Generating MAME Debugging Information Files¶
MAME Debugging Information Files (or .mdi
files) are generated by
assemblers or compilers that target machines emulated by MAME. Currently
.mdi
files adhere to a single binary format called "Simple". In the
future, new formats may be created as the need arises. The Simple format includes:
Full or relative paths to the source files input to the build tool
Mappings from source file and line numbers to blocks of 16-bit addresses where the corresponding instructions reside
Mappings from symbol names to 16-bit addresses
These symbols can either be global or scoped
Scoped symbols can either have fixed values or values dependent on register values (e.g., stack local variables)
The recommended way for build tools to generate .mdi
files is to use
the small static library libmame_srcdbg_static.a
. The source code resides
in the MAME tree at src/lib/srcdbg
, and the library gets built to
a configuration-specific subdirectory, such as
build/linux_gcc/bin/x64/Release/libmame_srcdbg_static.a
. The header
file srcdbg_api.h
includes declarations and documentation for the C
functions comprising the API, along with comments that describe how to use
them.
Danger
Tools must not rely on any functionality
other than that declared in srcdbg_api.h
and srcdbg_format.h
. Other files will
change without warning.
Tools written in C++ can include srcdbg_api.h
and link to
libmame_srcdbg_static.a
without any further makefile changes. Since
the library's API is pure C, tools
written in C can also include srcdbg_api.h
and link to
libmame_srcdbg_static.a
, but will need to add the C++ standard library
to the link line (as the library's implementation is C++). For example,
cc -m64 -o mytool mytool.c -L/path/to/lib/dir -lmame_srcdbg_static -lstdc++
.
Note that -lstdc++
must appear at the end.
Tools not written in C or C++ may be able to use the shared library
libmame_srcdbg_shared.so
or mame_srcdbg_shared.dll
, assuming the tool
is written in a language that supports interfacing with shared libraries.
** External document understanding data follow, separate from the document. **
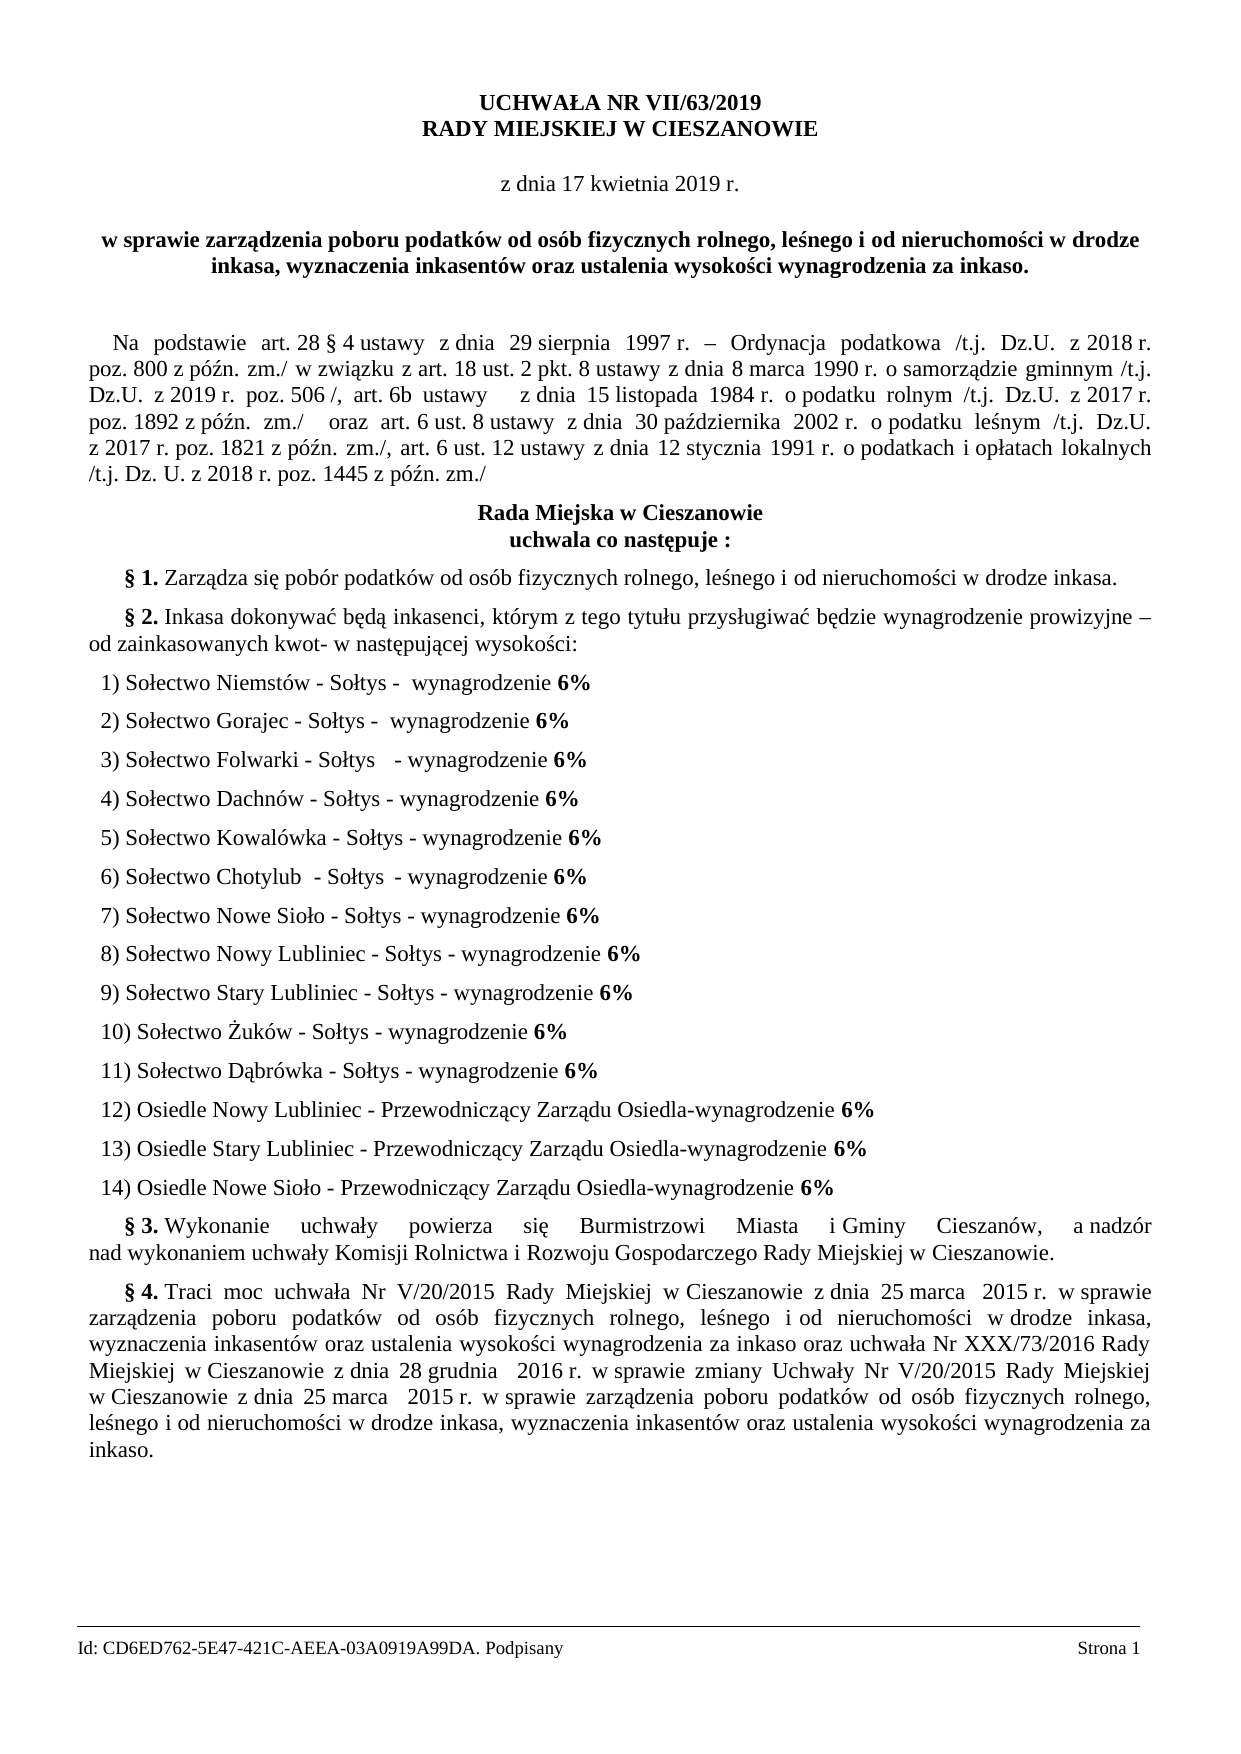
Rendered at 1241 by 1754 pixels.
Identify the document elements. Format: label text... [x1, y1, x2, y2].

text 10) Sołectwo Żuków - Sołtys - wynagrodzenie 6% [100, 1018, 1152, 1044]
text w sprawie zarządzenia poboru podatków od osób fizycznych rolnego, leśnego i od nieruchomości w drodze inkasa, wyznaczenia inkasentów oraz ustalenia wysokości wynagrodzenia za inkaso. [88, 226, 1152, 279]
text § 3. Wykonanie uchwały powierza się Burmistrzowi Miasta i Gminy Cieszanów, a nadzór nad wykonaniem uchwały Komisji Rolnictwa i Rozwoju Gospodarczego Rady Miejskiej w Cieszanowie. [88, 1212, 1152, 1265]
text Na podstawie art. 28 § 4 ustawy z dnia 29 sierpnia 1997 r. – Ordynacja podatkowa /t.j. Dz.U. z 2018 r. poz. 800 z późn. zm./ w związku z art. 18 ust. 2 pkt. 8 ustawy z dnia 8 marca 1990 r. o samorządzie gminnym /t.j. Dz.U. z 2019 r. poz. 506 /, art. 6b ustawy z dnia 15 listopada 1984 r. o podatku rolnym /t.j. Dz.U. z 2017 r. poz. 1892 z późn. zm./ oraz art. 6 ust. 8 ustawy z dnia 30 października 2002 r. o podatku leśnym /t.j. Dz.U. z 2017 r. poz. 1821 z późn. zm./, art. 6 ust. 12 ustawy z dnia 12 stycznia 1991 r. o podatkach i opłatach lokalnych /t.j. Dz. U. z 2018 r. poz. 1445 z późn. zm./ [88, 329, 1152, 487]
text 13) Osiedle Stary Lubliniec - Przewodniczący Zarządu Osiedla-wynagrodzenie 6% [100, 1135, 1152, 1161]
text 1) Sołectwo Niemstów - Sołtys - wynagrodzenie 6% [100, 668, 1152, 695]
text Uchwała Nr VII/63/2019 Rady Miejskiej w Cieszanowie [88, 88, 1152, 141]
text 9) Sołectwo Stary Lubliniec - Sołtys - wynagrodzenie 6% [100, 979, 1152, 1006]
text z dnia 17 kwietnia 2019 r. [88, 170, 1152, 197]
text 8) Sołectwo Nowy Lubliniec - Sołtys - wynagrodzenie 6% [100, 941, 1152, 967]
text 7) Sołectwo Nowe Sioło - Sołtys - wynagrodzenie 6% [100, 902, 1152, 928]
text § 1. Zarządza się pobór podatków od osób fizycznych rolnego, leśnego i od nieruchomości w drodze inkasa. [88, 564, 1152, 591]
text 11) Sołectwo Dąbrówka - Sołtys - wynagrodzenie 6% [100, 1057, 1152, 1083]
text 4) Sołectwo Dachnów - Sołtys - wynagrodzenie 6% [100, 785, 1152, 811]
text Rada Miejska w Cieszanowie uchwala co następuje : [88, 499, 1152, 552]
text 3) Sołectwo Folwarki - Sołtys - wynagrodzenie 6% [100, 746, 1152, 773]
text 6) Sołectwo Chotylub - Sołtys - wynagrodzenie 6% [100, 863, 1152, 889]
text 2) Sołectwo Gorajec - Sołtys - wynagrodzenie 6% [100, 707, 1152, 734]
text 5) Sołectwo Kowalówka - Sołtys - wynagrodzenie 6% [100, 824, 1152, 850]
text § 2. Inkasa dokonywać będą inkasenci, którym z tego tytułu przysługiwać będzie wynagrodzenie prowizyjne – od zainkasowanych kwot- w następującej wysokości: [88, 603, 1152, 656]
text 12) Osiedle Nowy Lubliniec - Przewodniczący Zarządu Osiedla-wynagrodzenie 6% [100, 1096, 1152, 1122]
text 14) Osiedle Nowe Sioło - Przewodniczący Zarządu Osiedla-wynagrodzenie 6% [100, 1174, 1152, 1200]
text § 4. Traci moc uchwała Nr V/20/2015 Rady Miejskiej w Cieszanowie z dnia 25 marca 2015 r. w sprawie zarządzenia poboru podatków od osób fizycznych rolnego, leśnego i od nieruchomości w drodze inkasa, wyznaczenia inkasentów oraz ustalenia wysokości wynagrodzenia za inkaso oraz uchwała Nr XXX/73/2016 Rady Miejskiej w Cieszanowie z dnia 28 grudnia 2016 r. w sprawie zmiany Uchwały Nr V/20/2015 Rady Miejskiej w Cieszanowie z dnia 25 marca 2015 r. w sprawie zarządzenia poboru podatków od osób fizycznych rolnego, leśnego i od nieruchomości w drodze inkasa, wyznaczenia inkasentów oraz ustalenia wysokości wynagrodzenia za inkaso. [88, 1278, 1152, 1462]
Linux shared library versioning
On Linux the shared library follows the recommended versioning names, with
the initial version of the library's real name being
libmame_srcdbg_shared.so.1.0
and soname being libmame_srcdbg_shared.so.1
.
MAME does not have a setup program, so the responsibility is on tools
redistributing the shared library to perform the usual shared library installation
steps. For example, a tool might want to insulate itself from the machine's
environment, and tuck its own copy of the shared library into a tool-specific
folder, and use the -rpath
linker option to declare where the tool can
find libmame_srcdbg_shared.so
at run-time. Alternatively, a tool could
install libmame_srcdbg_shared.so
into a machine-wide folder like
/usr/lib
and run sudo ldconfig
to register the library and create
a symbolic link from the soname to the real name. In any case, the tool
will need to manually create a symbolic link from the linker name
libmame_srcdbg_shared.so
to either the soname
(if ldconfig
was run) or directly to the real
name to ensure that the build-time linker can find libmame_srcdbg_shared.so
.
Before proceeding with any of these options, it's recommended that you read up
on Linux shared library versioning, for example:
https://tldp.org/HOWTO/Program-Library-HOWTO/shared-libraries.html
If consuming neither the static nor shared version of the MAME srcdbg library is
feasible, tools may also manually generate the binary format directly. The format
is defined in src/lib/srcdbg/srcdbg_format.h
. Because this is error-prone,
tools should prefer using the static or shared library over generating the binary
format directly.
Viewing MAME Debugging Information Files with srcdbgdump¶
A small console executable, srcdbgdump is built along with other MAME tools. It may be used to view the contents of MAME Debugging Information files.